Edouard Louis, Seuil
L'Effondrement
240 pages
Dans une enquête intime à la beauté féroce, Edouard Louis cherche à comprendre la mort prématurée de son frère alcoolique, et les raisons du gouffre qui les séparait.
Edouard Louis pensait avoir réglé ses comptes avec sa famille. Après le procès à charge (En finir avec Eddy Bellegueule), où il racontait son enfance dans l’enfer du nord et sa fuite à Paris, il avait repris les éléments du dossier pour les instruire cette fois à décharge, à la lueur de la sociologie en général et des théories de Bourdieu en particulier. C’est ainsi que le père d’abord (Qui a tué mon père), la mère ensuite (Monique s’évade) furent réhabilités au nom d’un déterminisme social qui écrase les classes populaires. La violence de son milieu d’origine, et ses manifestations toxiques comme l’homophobie ou le masculinisme, découlant en grande partie de la violence politique exercée par les élites.

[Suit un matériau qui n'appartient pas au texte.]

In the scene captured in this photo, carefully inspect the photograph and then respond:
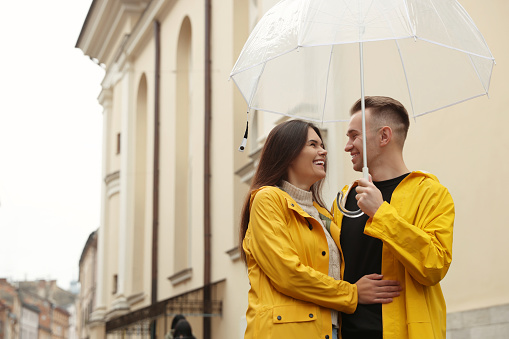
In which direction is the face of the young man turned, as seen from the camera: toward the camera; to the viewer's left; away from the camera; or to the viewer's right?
to the viewer's left

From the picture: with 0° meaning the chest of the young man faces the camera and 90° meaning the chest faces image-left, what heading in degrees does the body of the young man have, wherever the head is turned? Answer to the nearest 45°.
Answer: approximately 45°
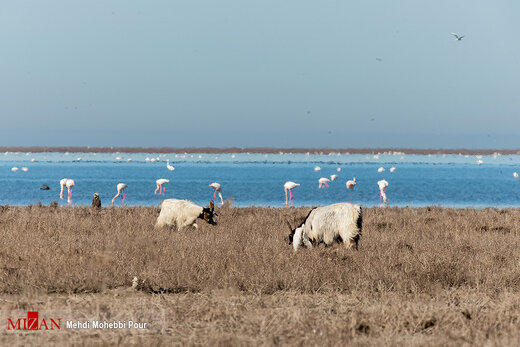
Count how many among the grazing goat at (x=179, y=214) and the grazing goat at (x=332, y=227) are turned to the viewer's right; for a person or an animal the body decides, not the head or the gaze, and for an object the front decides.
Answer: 1

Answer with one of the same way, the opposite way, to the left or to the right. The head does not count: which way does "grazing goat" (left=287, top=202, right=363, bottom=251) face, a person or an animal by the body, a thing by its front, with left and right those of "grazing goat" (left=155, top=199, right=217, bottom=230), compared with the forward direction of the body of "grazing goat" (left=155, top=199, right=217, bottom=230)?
the opposite way

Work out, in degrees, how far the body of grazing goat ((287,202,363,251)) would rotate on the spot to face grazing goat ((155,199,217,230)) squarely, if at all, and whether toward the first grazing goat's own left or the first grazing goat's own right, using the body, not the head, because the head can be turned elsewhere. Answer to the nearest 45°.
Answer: approximately 45° to the first grazing goat's own right

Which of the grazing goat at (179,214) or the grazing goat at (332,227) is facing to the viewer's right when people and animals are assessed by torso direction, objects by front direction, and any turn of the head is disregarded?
the grazing goat at (179,214)

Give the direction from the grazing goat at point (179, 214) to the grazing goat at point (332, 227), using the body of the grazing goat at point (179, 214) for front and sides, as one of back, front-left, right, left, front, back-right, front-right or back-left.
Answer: front-right

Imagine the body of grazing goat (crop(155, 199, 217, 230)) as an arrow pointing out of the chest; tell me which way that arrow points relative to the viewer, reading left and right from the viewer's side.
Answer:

La mort prématurée de son demi-frère, à seulement 38 ans, retrouvé « effondré sur le sol de son appartement (…) comme un animal à l’agonie, comme une bête », a incité Edouard Louis, le nouveau roi de l’autofiction à rajouter un ultime chapitre à cette odyssée familiale. Moins par affection pour cet aîné homophobe, violent et alcoolique qu’il ne voyait plus depuis une décennie que pour comprendre le fossé abyssal les séparant. « Je n’ai rien ressenti à l’annonce de la mort de mon frère; ni tristesse, ni désespoir, ni joie, ni plaisir », avoue-t-il d’emblée. De là démarre une enquête nourrie des témoignages des femmes qui ont croisé la route de ce grand brûlé de l’existence. Avec pour boussole les faits saillants qui éclairent un caractère torturé et insaisissable. Son frère est une énigme. « Il n’a jamais su rêver que de gloire, et je crois que c’est la dimension de ses rêves, et le désajustement entre leur dimension et toutes les impossibilités qui ont formé sa vie, la misère, la pauvreté, le nord de la France, son destin, je crois que ce sont toutes ces contradictions qui l’ont rendu si malheureux », constate-t-il en fouillant dans sa mémoire pour le « Fait numéro 1″. Ce dispositif pointilleux, s’il permet de mettre au jour la cruauté gratuite du frère -il invite son cadet à loger dans son studio insalubre la veille d’un examen important du bac, et fait tout pour l’empêcher de dormir- ou ses débâcles professionnelles et sentimentales successives, échoue cependant à expliquer « l’effondrement » d’une personnalité poreuse au malheur et à l’autodestruction. Pourquoi n’arrive-t-il pas à saisir la chance quand elle se présente? Pourquoi sabote-t-il systématiquement ses relations avec des femmes follement amoureuses de lui?
Freud à la rescousse
Pour sortir de l’impasse d’une grille de lecture sociologique un peu trop rigide, Edouard Louis va aller chercher des outils du côté de la psychanalyse et même de la psychiatrie. Un appel d’air théorique bienvenu qui lui permet d’identifier la blessure psychique qu’il porte depuis que ses parents se sont séparés. Entre un père qui l’a renié et une mère (la même que l’auteur) qui se range systématiquement à l’avis d’un beau-père rigide, le jeune homme n’a jamais trouvé sa place dans sa famille et dans le monde. Un manque d’amour qui a nourri sa dépression. Toutes ses fugues et ses excès sont des tentatives pour conjurer ce trauma originel. Le contexte social a fait le reste pour « l’achever ». On ne se réconcilie pas avec les morts, mais au moins Edouard Louis, en prenant le temps de faire enfin connaissance et en prêtant sa plume élégante à sa colère et à ses questionnements, a-t-il découvert le chemin du pardon. Et rendu un peu de dignité à cet écorché qui, faute de mieux, faute de soutien approprié, a noyé ses rêves dans l’alcool.